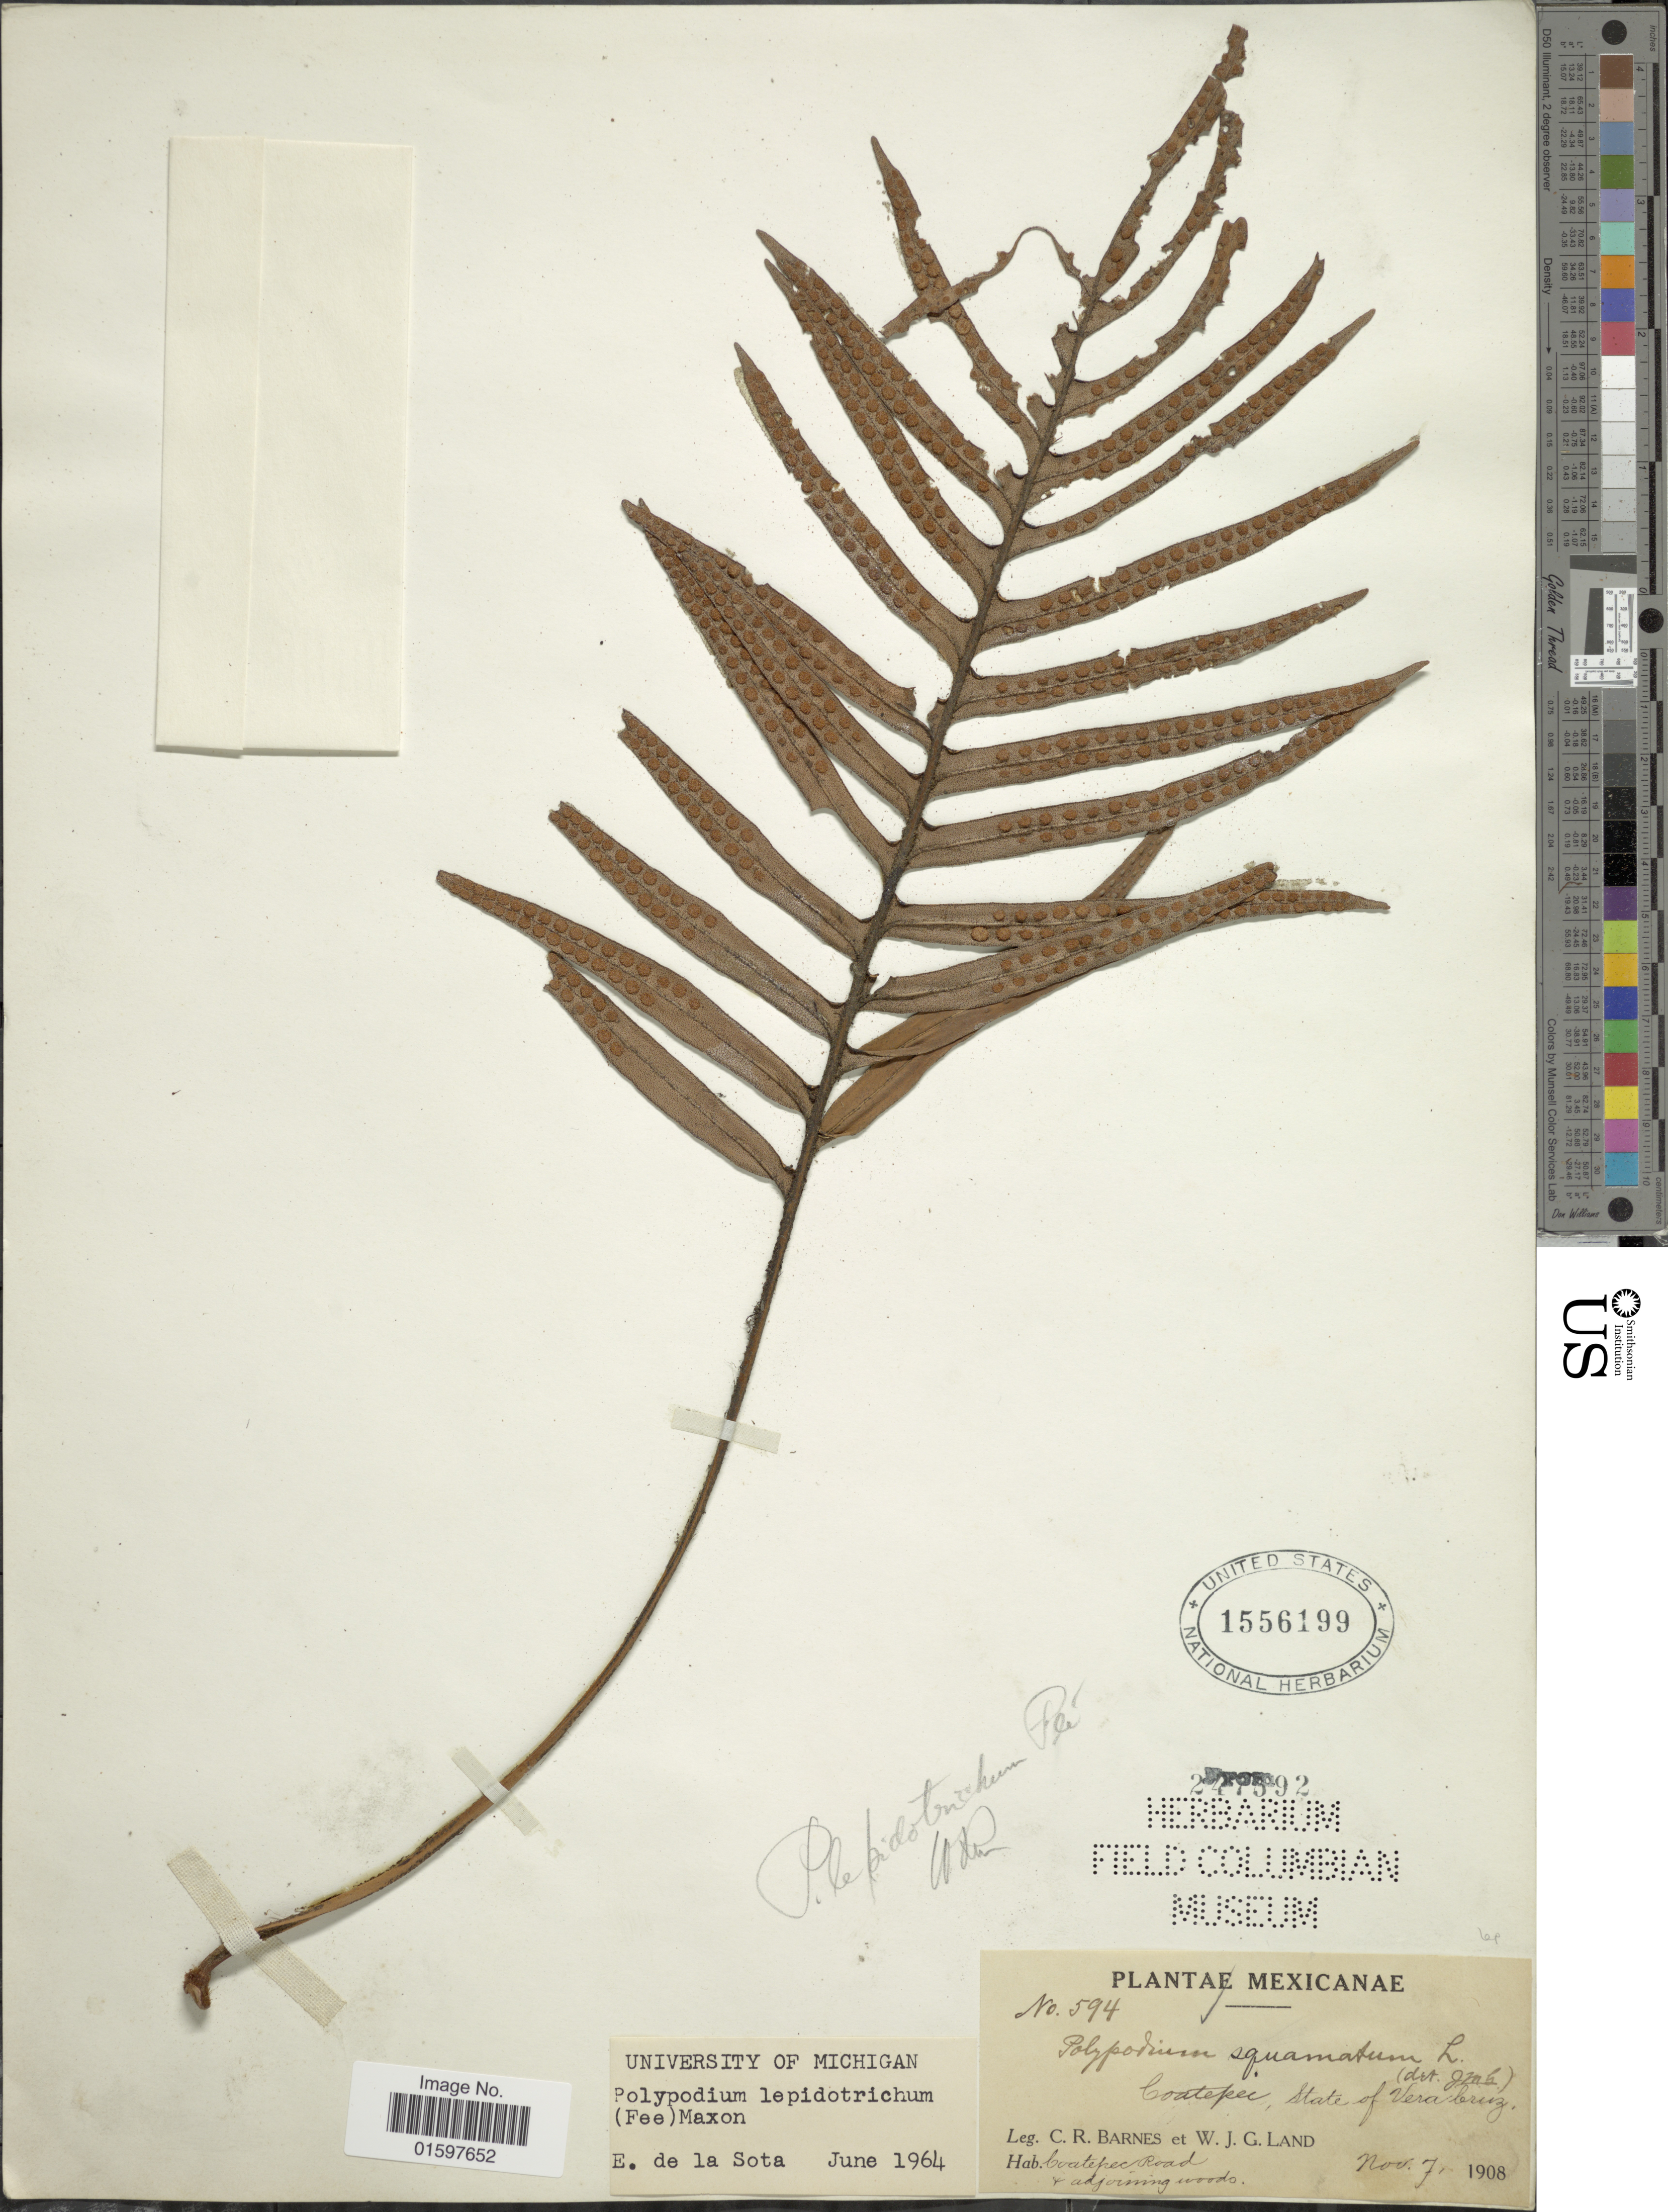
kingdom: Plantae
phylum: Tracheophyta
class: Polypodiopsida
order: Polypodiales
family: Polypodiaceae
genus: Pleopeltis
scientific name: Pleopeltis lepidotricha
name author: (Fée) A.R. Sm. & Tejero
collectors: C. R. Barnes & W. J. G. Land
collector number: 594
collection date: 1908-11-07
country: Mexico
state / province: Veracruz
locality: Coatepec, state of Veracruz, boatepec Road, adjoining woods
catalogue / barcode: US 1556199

...

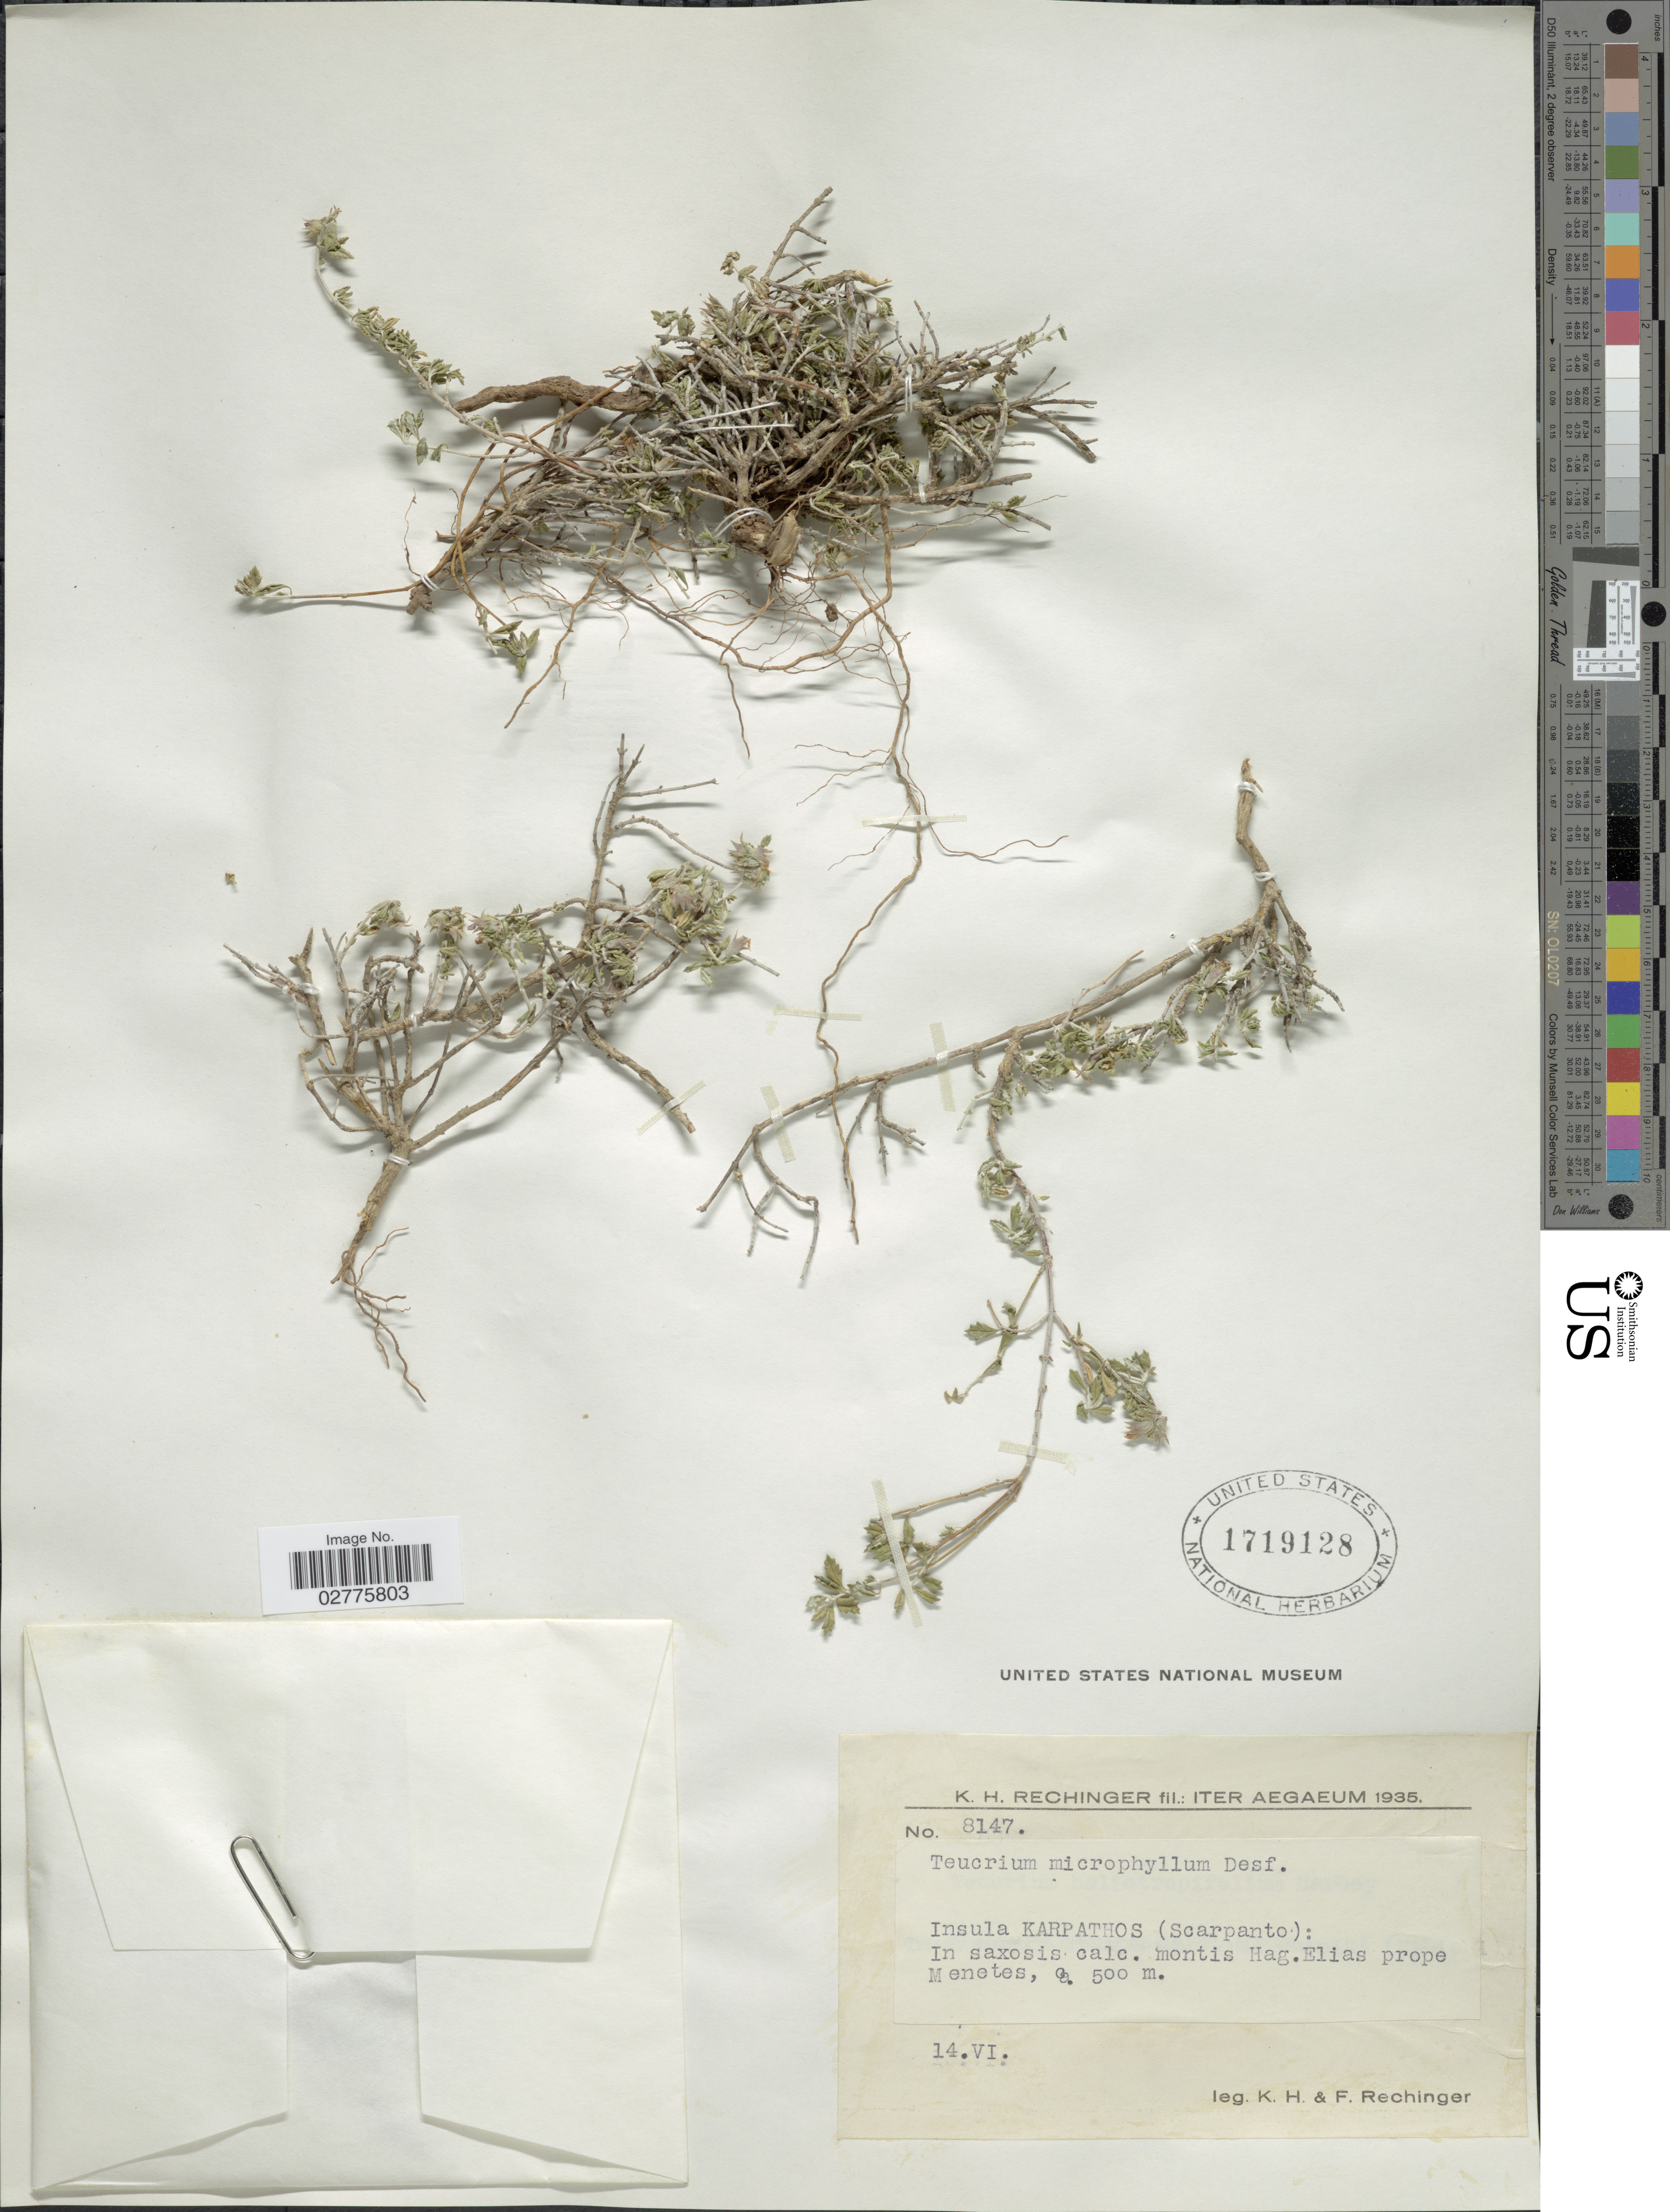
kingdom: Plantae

- _Problem requirements_: Copy out the lines above word for word, beginning with the line containing "name author: (Fée) A.R. Sm. & Tejero" and ending with the line containing "locality: Coatepec, state", both included.

- _Final answer_:
name author: (Fée) A.R. Sm. & Tejero
collectors: C. R. Barnes & W. J. G. Land
collector number: 594
collection date: 1908-11-07
country: Mexico
state / province: Veracruz
locality: Coatepec, state of Veracruz, boatepec Road, adjoining woods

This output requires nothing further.